The certification of ecotourism businesses is a tool that should have an impact on the commercialisation of indigenous tourism routes. The Sustainable Tourism Certification Network of the Americas, founded in 2003, is comprised of 130 governmental and private bodies from 23 countries in the western hemisphere.

In Bolivia, the municipal government of the northern town of Rurrenabaque and the German government's technical cooperation agency (GTZ) certified the "Rurrenabaque ecotourism destination", which covers six municipalities in the provinces of La Paz and Beni, in 2007.

The design of a 20 million dollar National Community-Based Tourism Programme, financed by the IDB, is to be completed in Bolivia in 2011.

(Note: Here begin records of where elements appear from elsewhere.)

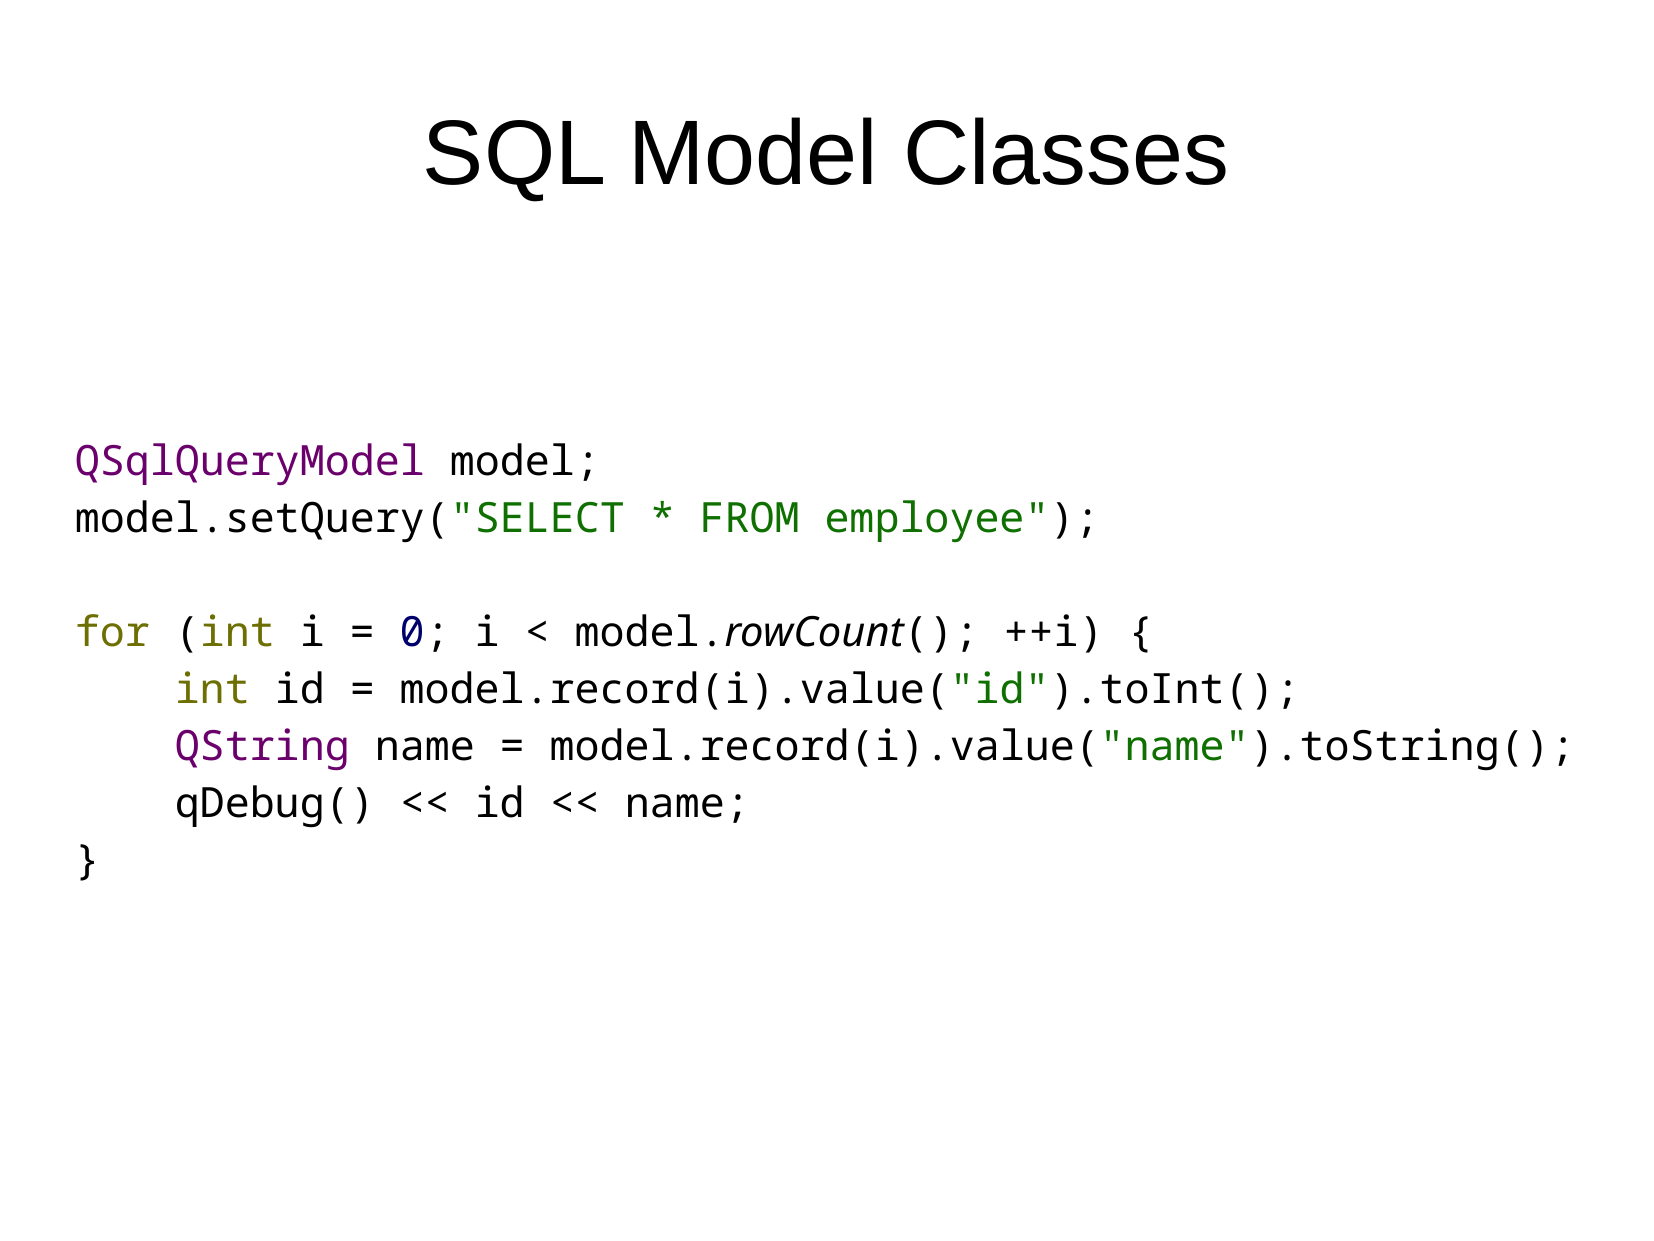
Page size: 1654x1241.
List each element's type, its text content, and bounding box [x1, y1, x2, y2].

text_box QSqlQueryModel model; model.setQuery("SELECT * FROM employee"); for (int i = 0; i < model.rowCount(); ++i) { int id = model.record(i).value("id").toInt(); QString name = model.record(i).value("name").toString(); qDebug() << id << name; } [60, 423, 1618, 818]
title SQL Model Classes [82, 49, 1571, 257]
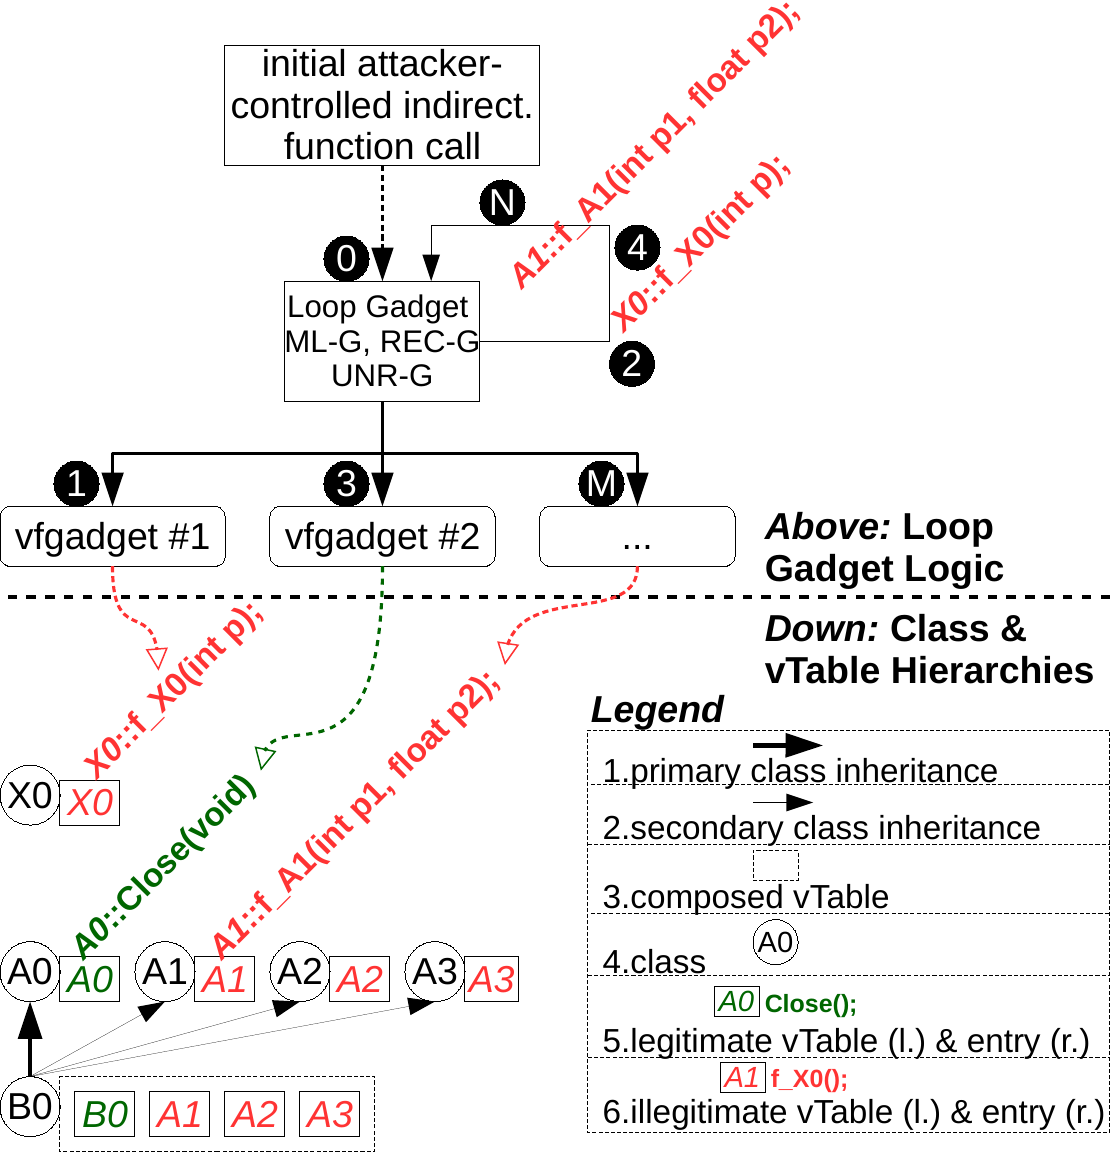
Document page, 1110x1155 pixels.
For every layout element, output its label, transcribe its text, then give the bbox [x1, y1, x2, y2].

text_box vfgadget #1 [0, 506, 226, 567]
text_box A3 [464, 956, 519, 1002]
text_box Above: Loop Gadget Logic [750, 498, 1051, 597]
text_box initial attacker- controlled indirect. function call [224, 45, 540, 166]
text_box A0 [787, 952, 796, 962]
text_box A3 [404, 941, 464, 1002]
text_box Close(); [750, 982, 873, 1015]
text_box X0 [97, 797, 109, 813]
text_box A1 [210, 975, 219, 982]
text_box A1::f_A1(int p1, float p2); [484, 0, 825, 316]
text_box ... [539, 506, 736, 567]
text_box B0 [74, 1091, 135, 1137]
text_box 0 [323, 236, 370, 282]
text_box A3 [299, 1091, 360, 1137]
text_box A0 [714, 989, 750, 1015]
text_box 4 [614, 225, 660, 270]
text_box A2 [269, 941, 329, 1002]
text_box A2 [224, 1091, 285, 1137]
text_box X0::f_X0(int p); [59, 566, 298, 805]
text_box X0 [0, 765, 61, 826]
text_box N [479, 179, 526, 226]
text_box A0::Close(void) [46, 750, 282, 986]
text_box A0 [741, 993, 750, 1009]
text_box A1::f_A1(int p1, float p2); [184, 645, 525, 986]
text_box Legend [576, 681, 750, 738]
text_box A1 [134, 941, 194, 1002]
text_box 6.illegitimate vTable (l.) & entry (r.) [588, 1106, 1110, 1155]
text_box 4.class [588, 936, 787, 989]
text_box Down: Class & vTable Hierarchies [750, 600, 1110, 741]
text_box 3 [323, 461, 370, 507]
text_box 3.composed vTable [588, 893, 940, 952]
text_box 1 [53, 461, 100, 507]
text_box A2 [329, 956, 390, 1002]
text_box Loop Gadget ML-G, REC-G UNR-G [284, 281, 480, 402]
text_box X0 [59, 780, 120, 826]
text_box 2.secondary class inheritance [588, 802, 1087, 893]
text_box vfgadget #2 [269, 506, 496, 567]
text_box M [578, 461, 625, 507]
text_box A1 [149, 1091, 210, 1137]
text_box 1.primary class inheritance [588, 745, 1054, 836]
text_box X0::f_X0(int p); [587, 120, 826, 358]
text_box A0 [59, 956, 120, 1002]
text_box 2 [609, 344, 655, 387]
text_box B0 [0, 1076, 61, 1137]
text_box 5.legitimate vTable (l.) & entry (r.) [588, 1015, 1110, 1106]
text_box A0 [97, 969, 109, 990]
text_box A1 [194, 956, 255, 1002]
text_box A0 [0, 941, 59, 1002]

But Villca said "There is still a vacuum in terms of public sector support and promotion for this kind of economic initiative."

"Marketing a single destination is a bit difficult, and more costly," Vargas said. "But if destinations are promoted together, agreements and joint routes to take could be charted."

RITA, a founder of the Latin America Community-Based Tourism Network (Redturs), which has the support of the International Labour Organisation (ILO), and of the Indigenous Tourism Network of the Americas (Intiruna), sponsored by Stanford University in California, was a finalist for this year's Equator Prize.

The Equator Prize, which has been awarded every two years since 2002, recognises and celebrates outstanding community efforts to reduce poverty through the conservation of biodiversity. The Equator Initiative is a partnership that brings together the United Nations, governments, civil society and businesses.

Bringas said native companies should not compete with conventional tourism operators. "They are targeting different segments of the market. In the context of the globalisation process, the best way to differentiate themselves is by reaffirming their culture and collective identity," she said.

The First Indigenous Tourism Meeting of the Americas will be held in March 2011 in San Martín de los Andes, in the southern Argentine region of Patagonia.